Work item> Could you set down the lines below, from the one containing "Transect 3, Hipposcarus: 17.4 -> 16" through the final line, exactly as written?

Materials provided>

------

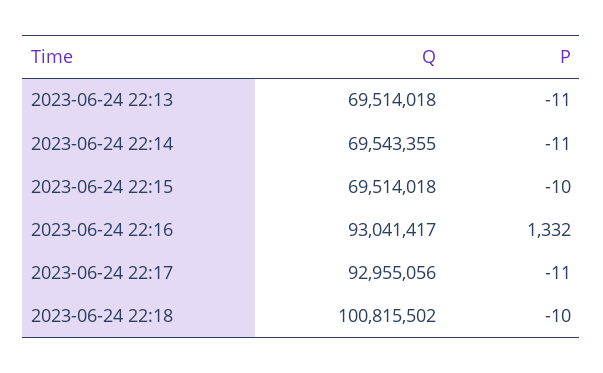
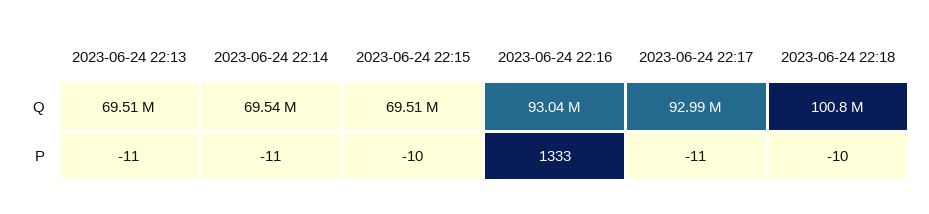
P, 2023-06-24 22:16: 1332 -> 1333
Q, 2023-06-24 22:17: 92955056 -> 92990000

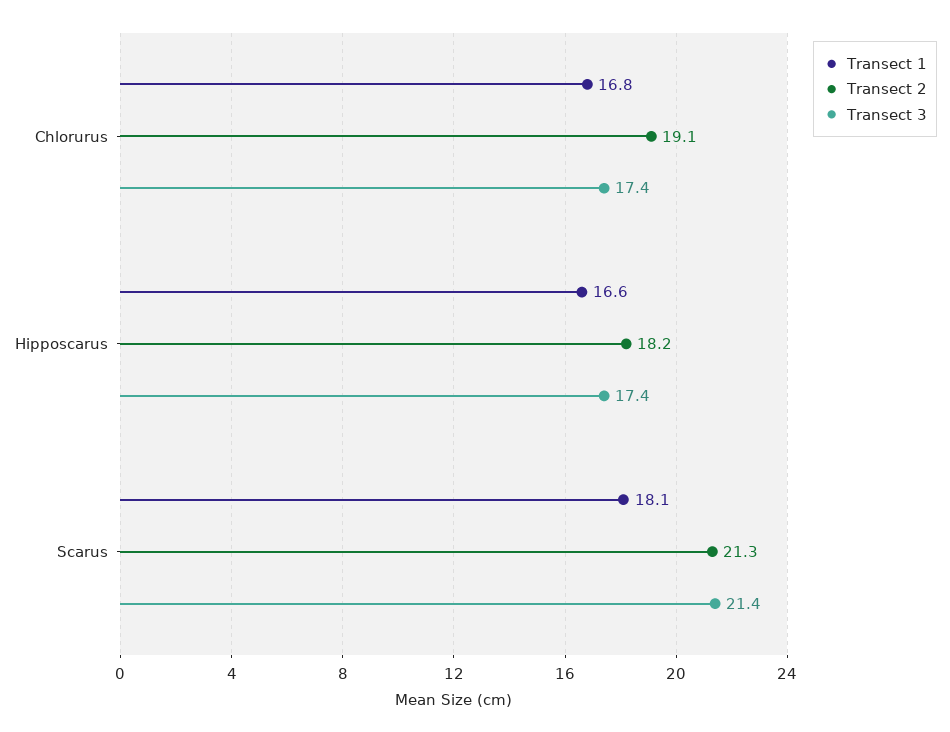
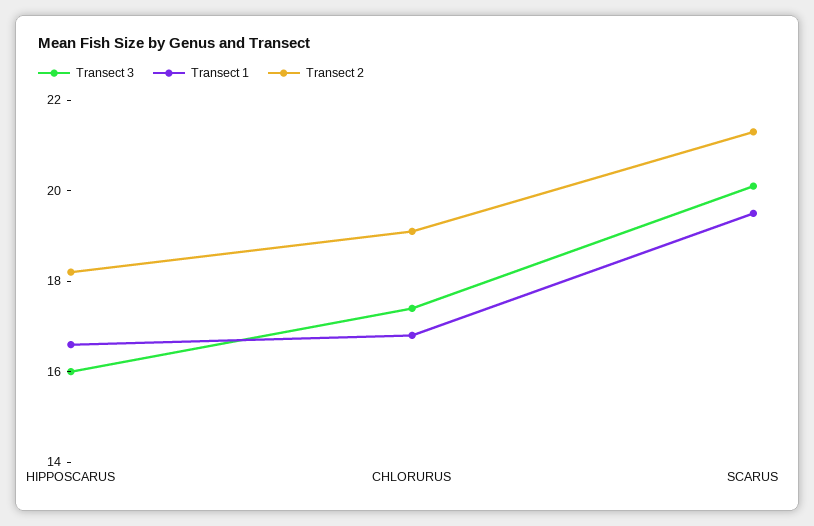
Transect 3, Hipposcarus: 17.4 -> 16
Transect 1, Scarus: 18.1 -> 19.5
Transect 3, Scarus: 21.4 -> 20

------

Task output>
Transect 3, Hipposcarus: 17.4 -> 16
Transect 1, Scarus: 18.1 -> 19.5
Transect 3, Scarus: 21.4 -> 20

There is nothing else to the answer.